» **INPUT RECORDS**:
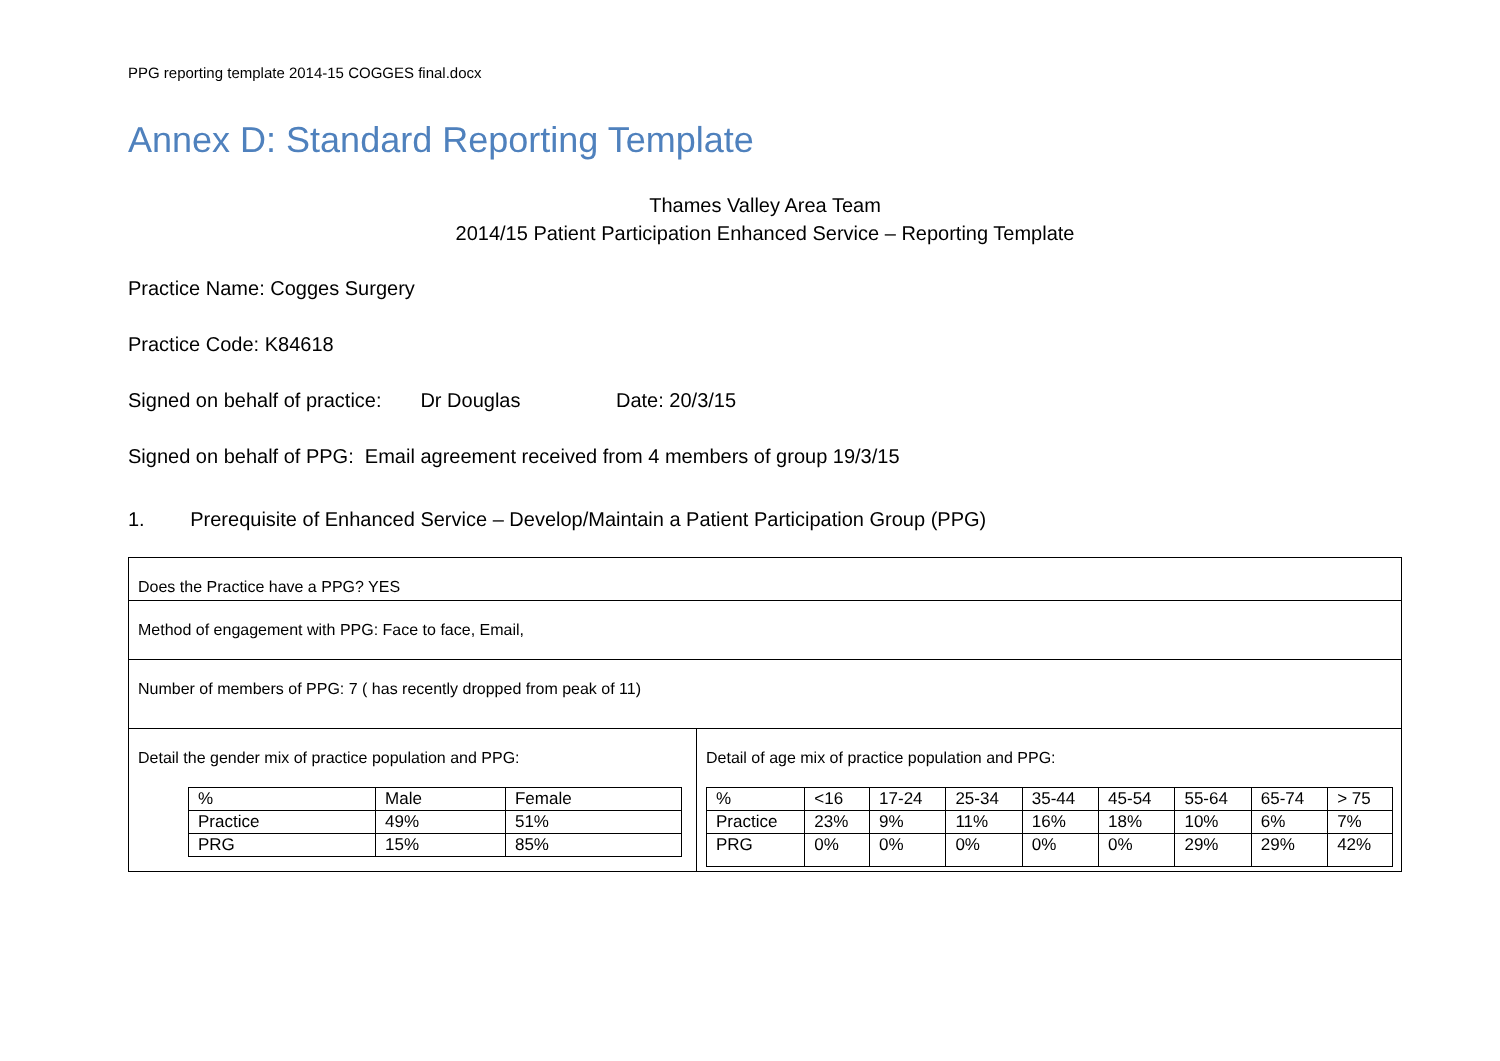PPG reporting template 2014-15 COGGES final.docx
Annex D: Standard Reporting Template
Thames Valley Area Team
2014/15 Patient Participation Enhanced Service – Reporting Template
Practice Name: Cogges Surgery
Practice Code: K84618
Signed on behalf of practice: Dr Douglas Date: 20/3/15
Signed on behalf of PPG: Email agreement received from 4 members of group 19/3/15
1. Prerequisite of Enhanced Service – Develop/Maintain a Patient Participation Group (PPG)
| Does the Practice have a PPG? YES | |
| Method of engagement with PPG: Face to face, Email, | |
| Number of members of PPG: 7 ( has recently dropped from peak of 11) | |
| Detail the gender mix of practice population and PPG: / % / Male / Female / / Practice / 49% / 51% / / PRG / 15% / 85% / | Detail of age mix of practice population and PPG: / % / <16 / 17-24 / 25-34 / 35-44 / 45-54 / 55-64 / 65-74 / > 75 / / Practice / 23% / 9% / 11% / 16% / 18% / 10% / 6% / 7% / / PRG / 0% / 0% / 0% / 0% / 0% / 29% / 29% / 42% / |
---
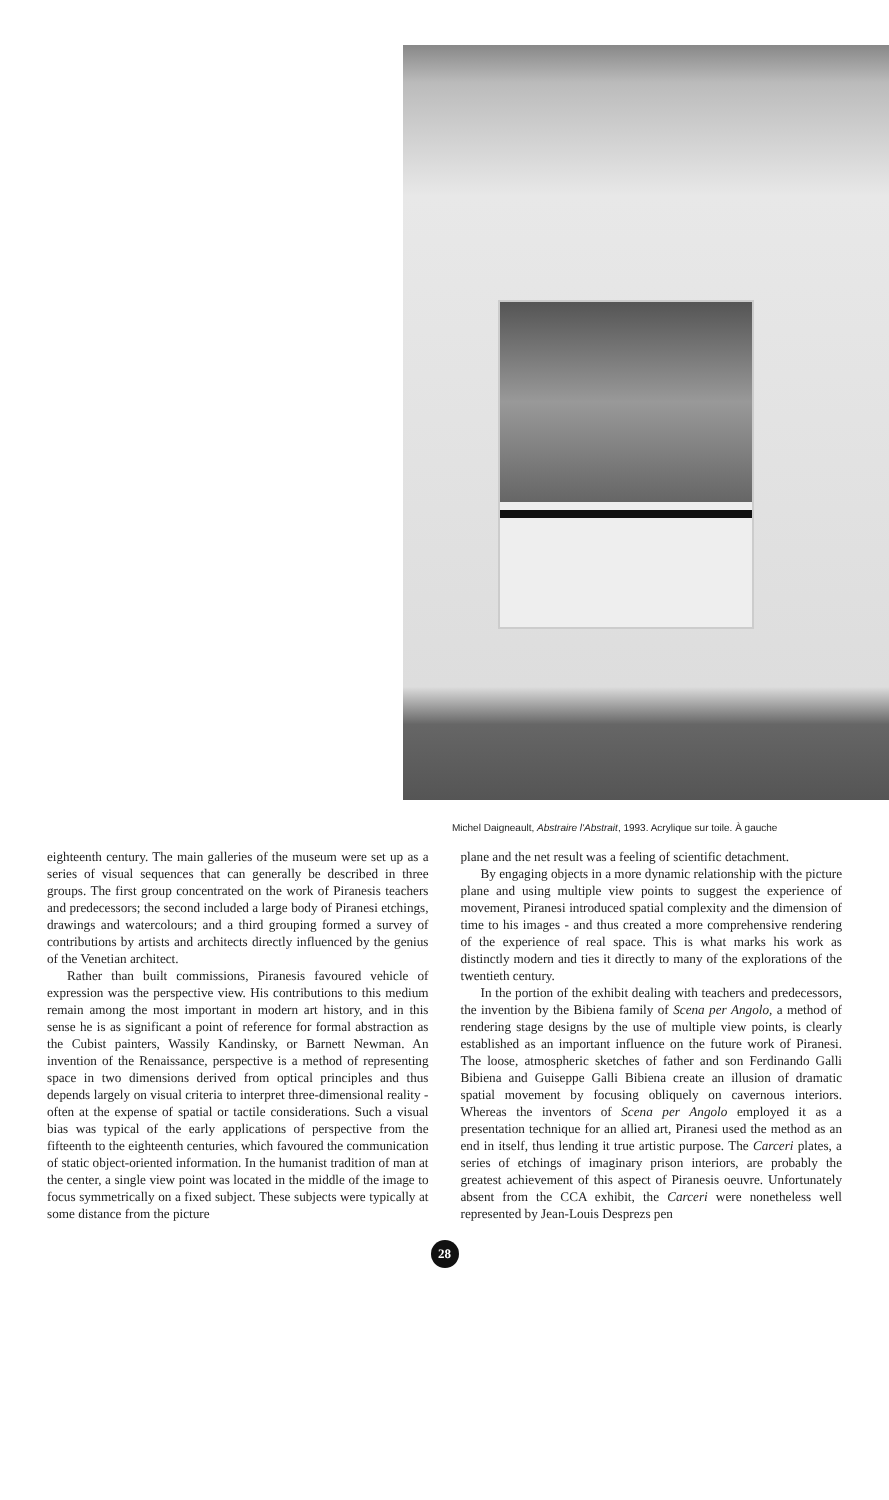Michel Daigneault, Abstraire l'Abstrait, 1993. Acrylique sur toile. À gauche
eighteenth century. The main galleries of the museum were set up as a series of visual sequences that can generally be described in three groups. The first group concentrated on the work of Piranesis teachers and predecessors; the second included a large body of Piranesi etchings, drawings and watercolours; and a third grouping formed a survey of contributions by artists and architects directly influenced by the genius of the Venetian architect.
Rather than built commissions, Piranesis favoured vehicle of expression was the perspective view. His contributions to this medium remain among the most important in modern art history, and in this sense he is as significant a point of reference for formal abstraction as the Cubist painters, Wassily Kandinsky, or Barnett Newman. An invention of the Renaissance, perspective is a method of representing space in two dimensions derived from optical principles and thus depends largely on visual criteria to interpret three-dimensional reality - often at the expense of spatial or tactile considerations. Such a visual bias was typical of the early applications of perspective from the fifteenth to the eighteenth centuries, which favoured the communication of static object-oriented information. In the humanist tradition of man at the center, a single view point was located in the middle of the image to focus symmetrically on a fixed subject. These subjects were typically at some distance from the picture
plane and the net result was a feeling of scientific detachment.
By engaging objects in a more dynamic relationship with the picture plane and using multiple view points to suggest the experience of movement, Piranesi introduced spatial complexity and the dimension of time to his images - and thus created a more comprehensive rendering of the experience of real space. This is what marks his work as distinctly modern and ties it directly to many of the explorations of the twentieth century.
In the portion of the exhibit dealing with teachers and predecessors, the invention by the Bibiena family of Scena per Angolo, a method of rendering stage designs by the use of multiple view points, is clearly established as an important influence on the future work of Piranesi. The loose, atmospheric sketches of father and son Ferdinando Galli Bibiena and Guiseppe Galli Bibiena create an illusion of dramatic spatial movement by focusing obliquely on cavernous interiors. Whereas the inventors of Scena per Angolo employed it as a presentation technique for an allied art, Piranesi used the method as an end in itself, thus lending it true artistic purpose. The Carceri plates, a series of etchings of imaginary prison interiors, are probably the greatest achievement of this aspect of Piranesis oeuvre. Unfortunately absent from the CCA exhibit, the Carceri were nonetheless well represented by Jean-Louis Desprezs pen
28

» **PROBLEM STATEMENT**:
Start with the line above that contains "2014/15 Patient Participation" and end with the line that contains "face, Email, | |". Write out those lines exactly, and only those.

» **RESULT OF THE TASK**:
2014/15 Patient Participation Enhanced Service – Reporting Template
Practice Name: Cogges Surgery
Practice Code: K84618
Signed on behalf of practice: Dr Douglas Date: 20/3/15
Signed on behalf of PPG: Email agreement received from 4 members of group 19/3/15
1. Prerequisite of Enhanced Service – Develop/Maintain a Patient Participation Group (PPG)
| Does the Practice have a PPG? YES | |
| Method of engagement with PPG: Face to face, Email, | |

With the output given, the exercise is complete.